Dataset records
- - -
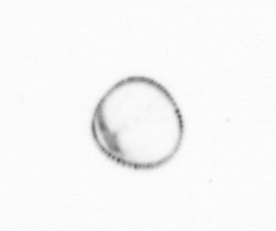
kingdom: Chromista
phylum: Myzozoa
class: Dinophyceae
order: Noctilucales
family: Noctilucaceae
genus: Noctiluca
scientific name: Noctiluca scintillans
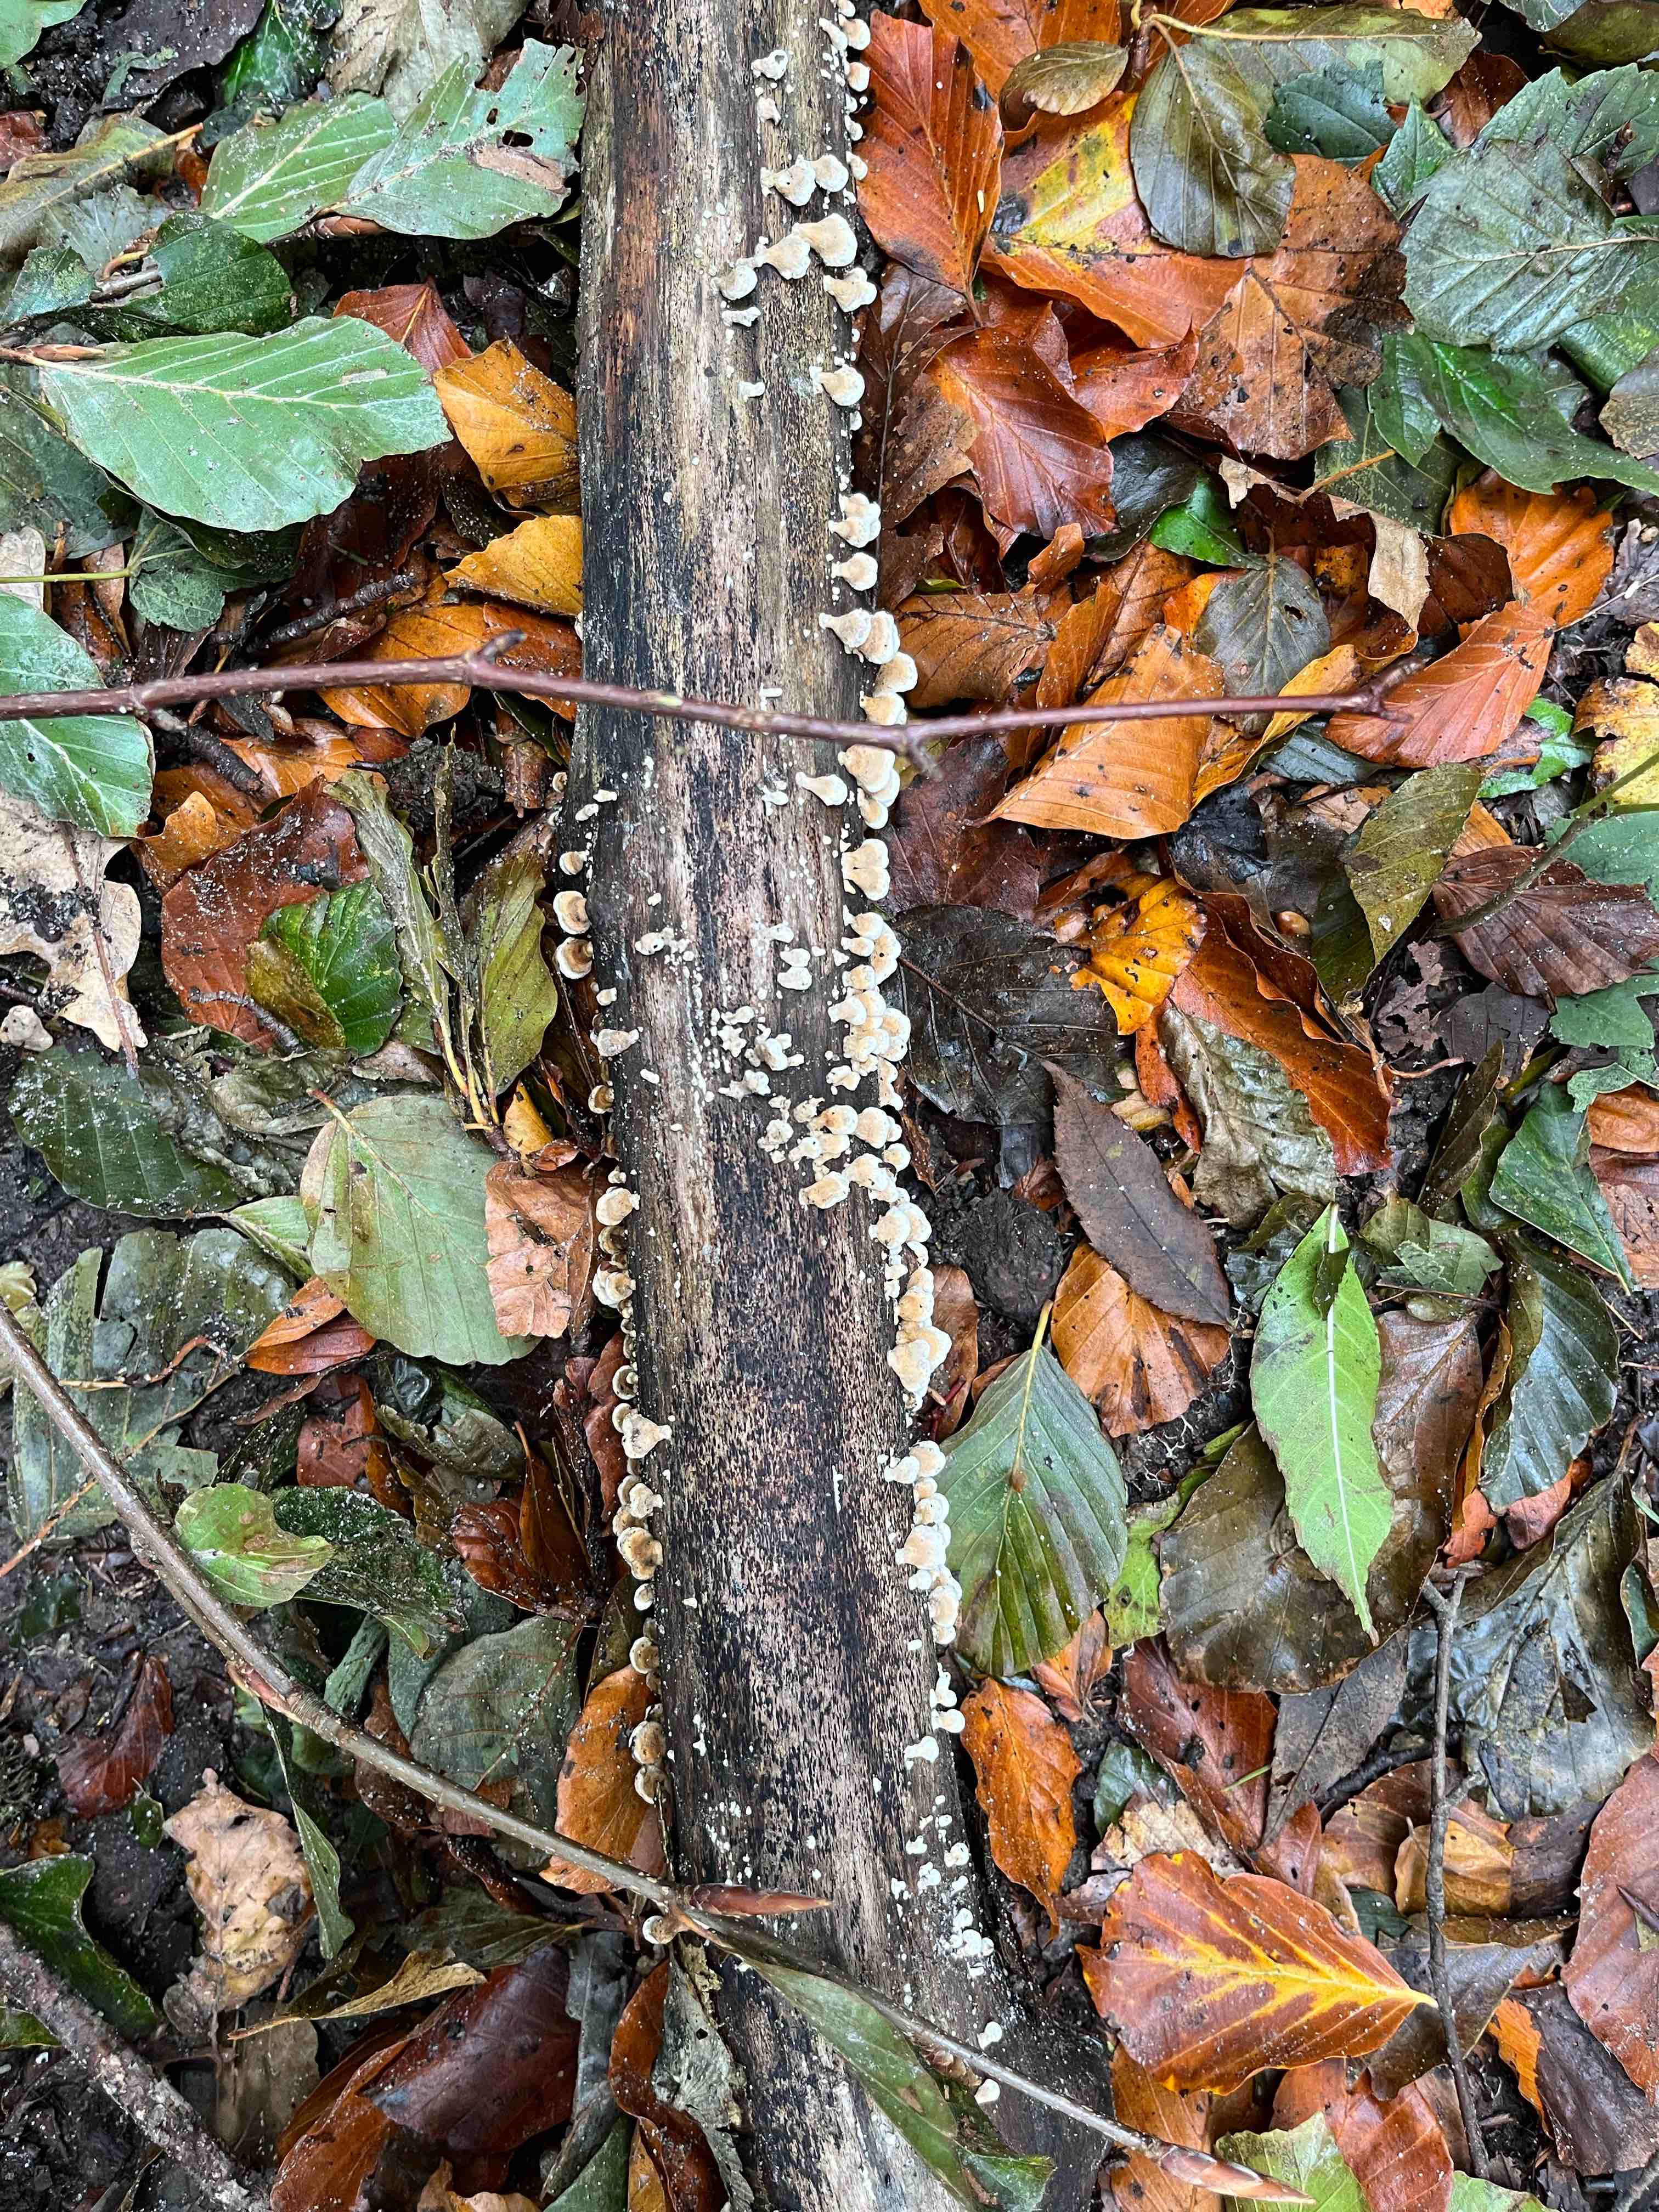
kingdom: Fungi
- - -
Copy out every text line from all the rows above, keeping each line unchanged and omitting the pictures.

**Solution to this task**
kingdom: Chromista
phylum: Myzozoa
class: Dinophyceae
order: Noctilucales
family: Noctilucaceae
genus: Noctiluca
scientific name: Noctiluca scintillans
kingdom: Fungi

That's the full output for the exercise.